▶ ACTIVITY
Set the material down again exactly, line by line, skipping each picture.

▶ INFORMATION PROVIDED
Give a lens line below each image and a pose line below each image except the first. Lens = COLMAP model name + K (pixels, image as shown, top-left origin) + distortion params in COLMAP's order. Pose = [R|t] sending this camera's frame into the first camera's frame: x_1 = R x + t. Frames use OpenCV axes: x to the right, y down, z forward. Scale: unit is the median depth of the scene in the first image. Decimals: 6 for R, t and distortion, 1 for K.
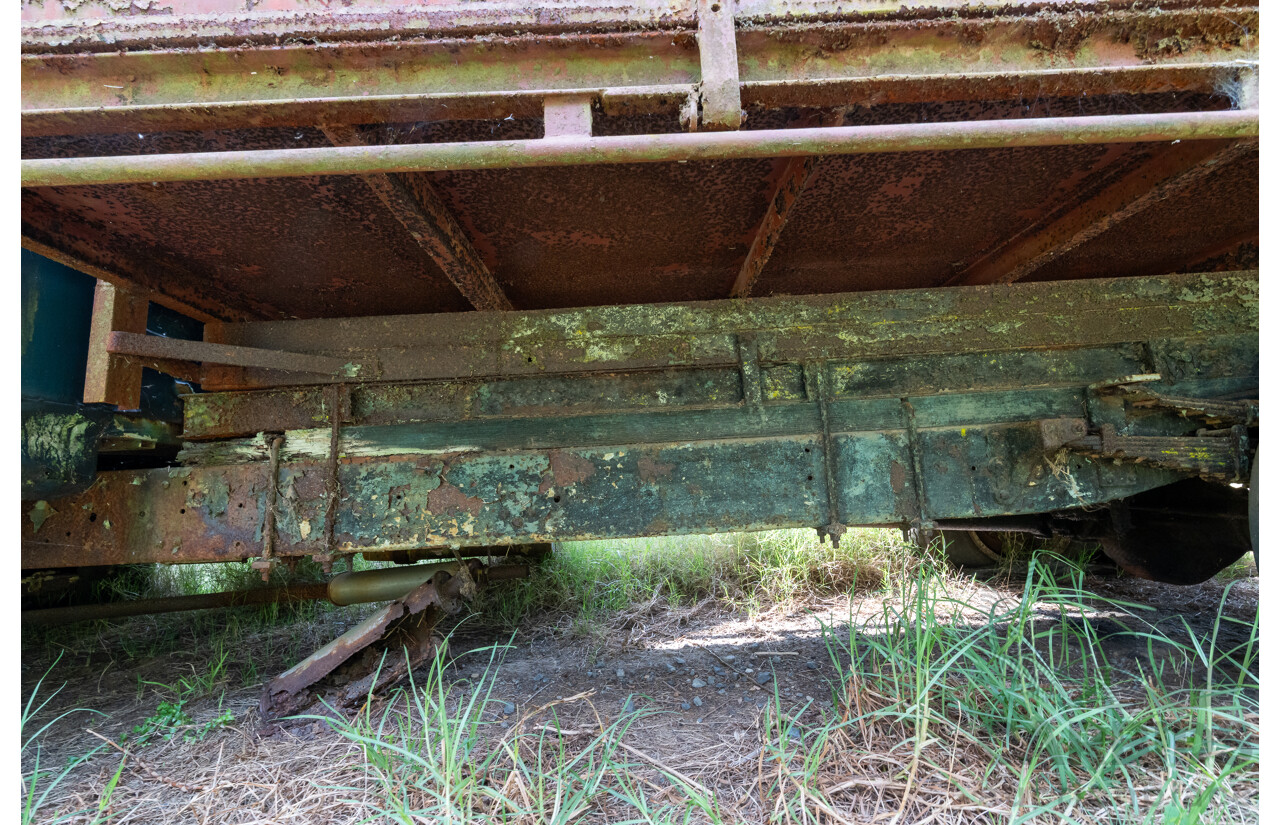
lens RADIAL K [[550.4, 0, 640.0], [0, 550.4, 412.5], [0, 0, 1]] dist [-0.012707, 0.005002]
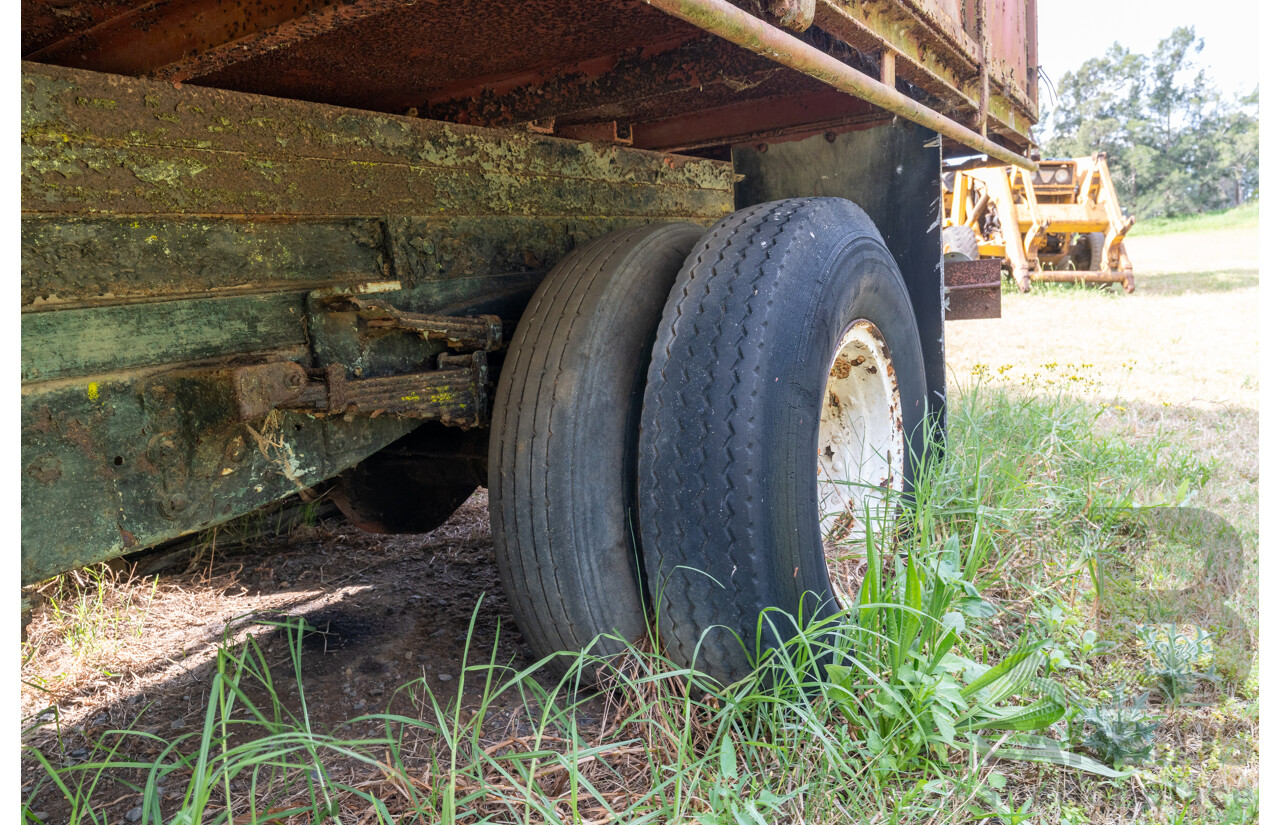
lens RADIAL K [[851.3, 0, 637.6], [0, 851.3, 408.5], [0, 0, 1]] dist [0.000271, 0.004349]
pose [[0.511059, -0.125839, 0.850284, 0.191861], [-0.055335, 0.982356, 0.178644, -0.109530], [-0.857762, -0.138349, 0.495079, 0.209459]]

▶ RESPONSE BOX
Give a lens line below each image and a pose line below each image except the first. Lens = COLMAP model name + K (pixels, image as shown, top-left origin) + distortion params in COLMAP's order. Pose = [R|t] sending this camera's frame into the first camera's frame: x_1 = R x + t. Frames use OpenCV axes: x to the right, y down, z forward. Scale: unit is the median depth of the scene in the first image. Decimals: 6 for R, t and distortion, 1 for K.
lens RADIAL K [[550.4, 0, 640.0], [0, 550.4, 412.5], [0, 0, 1]] dist [-0.012707, 0.005002]
lens RADIAL K [[851.3, 0, 637.6], [0, 851.3, 408.5], [0, 0, 1]] dist [0.000271, 0.004349]
pose [[0.511059, -0.125839, 0.850284, 0.191861], [-0.055335, 0.982356, 0.178644, -0.109530], [-0.857762, -0.138349, 0.495079, 0.209459]]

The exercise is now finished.